Atom Smasher, Mark Renz 1-239-368-3252














What Am I?


by Mark Renz

I found this symphysis with a pronounced canine tooth and portion of mandible in a Labelle highway retention pond. It belongs to a 500,000 year-old Paleolama mirifica. The large canine indicates a male.

Although they were the size of rabbits and probably more closely related to miniature horses, the first camels (and horses) evolved in North America. Protylopus was small with no hump, had four toes and low-crowned teeth. It lived during the Eocene 54 to 37.5 million years ago.

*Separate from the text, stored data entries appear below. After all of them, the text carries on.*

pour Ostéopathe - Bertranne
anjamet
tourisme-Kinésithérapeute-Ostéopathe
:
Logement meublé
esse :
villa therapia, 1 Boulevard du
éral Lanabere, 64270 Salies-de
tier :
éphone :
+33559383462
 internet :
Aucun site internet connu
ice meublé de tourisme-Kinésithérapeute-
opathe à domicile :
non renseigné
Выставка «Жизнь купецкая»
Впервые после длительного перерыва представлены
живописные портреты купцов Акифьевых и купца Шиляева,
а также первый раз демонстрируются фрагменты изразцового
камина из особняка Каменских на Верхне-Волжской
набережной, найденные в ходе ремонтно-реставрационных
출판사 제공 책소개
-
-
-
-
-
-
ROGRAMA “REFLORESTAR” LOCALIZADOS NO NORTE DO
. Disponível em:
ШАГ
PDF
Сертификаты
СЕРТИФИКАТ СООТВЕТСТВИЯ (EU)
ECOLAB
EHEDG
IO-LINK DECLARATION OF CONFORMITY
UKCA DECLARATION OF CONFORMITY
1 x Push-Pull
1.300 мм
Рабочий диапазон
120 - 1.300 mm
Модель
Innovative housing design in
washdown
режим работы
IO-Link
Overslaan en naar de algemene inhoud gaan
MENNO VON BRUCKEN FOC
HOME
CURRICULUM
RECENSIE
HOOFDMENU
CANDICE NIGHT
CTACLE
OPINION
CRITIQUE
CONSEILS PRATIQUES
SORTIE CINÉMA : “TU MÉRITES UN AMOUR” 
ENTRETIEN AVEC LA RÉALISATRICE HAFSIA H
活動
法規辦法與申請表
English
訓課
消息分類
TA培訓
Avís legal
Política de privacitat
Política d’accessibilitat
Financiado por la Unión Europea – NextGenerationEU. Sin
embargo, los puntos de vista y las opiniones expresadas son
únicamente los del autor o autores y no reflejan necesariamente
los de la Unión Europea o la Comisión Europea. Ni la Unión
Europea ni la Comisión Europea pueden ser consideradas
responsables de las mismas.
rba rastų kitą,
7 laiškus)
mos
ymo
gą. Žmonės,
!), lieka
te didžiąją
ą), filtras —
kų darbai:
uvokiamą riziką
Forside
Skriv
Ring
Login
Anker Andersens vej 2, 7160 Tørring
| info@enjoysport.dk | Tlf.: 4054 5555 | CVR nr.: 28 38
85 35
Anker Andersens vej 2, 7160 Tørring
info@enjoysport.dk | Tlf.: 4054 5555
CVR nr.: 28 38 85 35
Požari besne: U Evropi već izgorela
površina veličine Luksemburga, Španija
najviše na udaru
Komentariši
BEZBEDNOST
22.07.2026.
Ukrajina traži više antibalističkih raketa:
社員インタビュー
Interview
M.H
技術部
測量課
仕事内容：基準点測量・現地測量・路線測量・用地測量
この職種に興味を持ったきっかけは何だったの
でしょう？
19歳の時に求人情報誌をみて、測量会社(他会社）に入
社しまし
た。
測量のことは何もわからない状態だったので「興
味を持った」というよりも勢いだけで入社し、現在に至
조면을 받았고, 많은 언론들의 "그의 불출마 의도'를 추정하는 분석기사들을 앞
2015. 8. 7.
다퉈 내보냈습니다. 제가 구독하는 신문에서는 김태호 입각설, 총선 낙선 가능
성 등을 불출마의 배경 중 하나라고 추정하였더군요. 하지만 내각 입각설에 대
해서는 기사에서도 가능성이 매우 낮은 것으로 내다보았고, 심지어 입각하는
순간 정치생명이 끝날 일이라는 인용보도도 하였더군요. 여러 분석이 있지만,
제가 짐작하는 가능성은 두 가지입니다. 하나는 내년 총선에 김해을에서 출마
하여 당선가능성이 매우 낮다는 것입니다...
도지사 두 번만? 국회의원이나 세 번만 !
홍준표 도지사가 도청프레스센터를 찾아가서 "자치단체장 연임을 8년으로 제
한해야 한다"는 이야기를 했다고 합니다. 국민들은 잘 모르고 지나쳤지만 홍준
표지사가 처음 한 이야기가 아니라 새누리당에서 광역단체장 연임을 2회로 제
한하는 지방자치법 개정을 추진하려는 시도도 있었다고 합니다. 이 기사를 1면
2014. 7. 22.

In the Oligocene (37.5 to 24.5 million years ago), camels flourished in the woodlands of South Dakota. They were growing in size, standing about two feet high at the shoulders, and had lost two lateral toes.

Florida's earliest record of camels turns up during the Miocene (5.0 to 24.5 million years ago), with the genra Floridatragulus and Nothokemas. Before that epoch ended, three tribes emerged: the extinct giraffe camels, the true camel, and the llamas. Although all three are known from Florida, members of the llama tribe, such as Hemiauchenia, were always the most common. By the Pliocene (5 to 1.8 million years ago) in Florida, only Hemicauchenia had survived, living on through the Pleistocene as well (10,000 years before present to 1.8 million years).

During the Pliocene, llamas moved into South America. There, they further diversified into llamas and the vicuna, both of which were ideally suited to graze in high altitudes.

Also during the Pliocene, some camels migrated into Europe and Africa. Camels and llams became extinct in North America about 10,000 years ago.